Tearfully, Sister Mary stripped the blood soaked shift from Amelia’s lifeless body and washed her.
“This girl should be returned to the sea, where she belongs” she told herself. “Not in the cold earth, where Crackstone would put her”
As I have mentioned before, Sister Mary was no delicate, frail thing. Effortlessly, she lifted Amelia into her arms and carried her out into the night air.
Unless you are a Night-Soil Man it can be perilous to walk about the island after dark. Fortune, or something else, was on the nun’s side, however, as she made her way to the precise spot where Amelia had said she had hidden her pelt.
A mist-shrouded full moon watched with a baleful eye as the sealskin was wrapped securely around Amelia’s lifeless form. For her own peace of mind Sister Mary said a few suitable words to her God, then, gathering up Amelia’s body, waded into the ocean, almost to chest height, and placed her precious bundle upon its surface. She watched sorrowfully as the dark water folded over the girl and drew her into its inky depths. Making her way back to shore, soaked and shivering with bitter cold, the nun was comforted by the knowledge that she had returned Amelia to her true home.
A sudden noise made her turn. Just a few feet behind her a seal’s head burst through the water. For an instant that felt like a lifetime the two regarded each other in the moonlight. A spark of recognition flared in the seal’s dark eyes.
Sister Mary’s heart leapt.
“She’s alive,” she cried aloud, “Amelia, you’re alive!”

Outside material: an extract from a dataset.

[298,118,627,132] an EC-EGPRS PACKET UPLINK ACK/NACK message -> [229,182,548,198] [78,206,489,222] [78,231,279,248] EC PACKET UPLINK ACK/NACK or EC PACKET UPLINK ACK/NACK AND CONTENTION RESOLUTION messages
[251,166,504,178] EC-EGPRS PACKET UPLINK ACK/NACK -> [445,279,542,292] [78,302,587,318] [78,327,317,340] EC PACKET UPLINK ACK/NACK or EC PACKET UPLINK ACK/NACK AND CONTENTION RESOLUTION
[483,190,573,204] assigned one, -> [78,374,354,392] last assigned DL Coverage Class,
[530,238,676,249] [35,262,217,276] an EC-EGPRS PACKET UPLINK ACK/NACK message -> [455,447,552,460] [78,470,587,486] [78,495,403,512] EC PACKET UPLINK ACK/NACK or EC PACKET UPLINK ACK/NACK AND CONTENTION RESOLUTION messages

The seal lingered a moment longer and the connection that had momentarily flickered between them gradually faded, like a candle being slowly extinguished.
Without giving the nun another glance, the seal turned and headed for the open ocean, completely unaware of the identity of the human standing in the water behind her.
The selkie that had been Amelia Butterow was now a seal forever, forgetful of the life she had once known and the daughter she left behind on the mysterious island of Hopeless, Maine.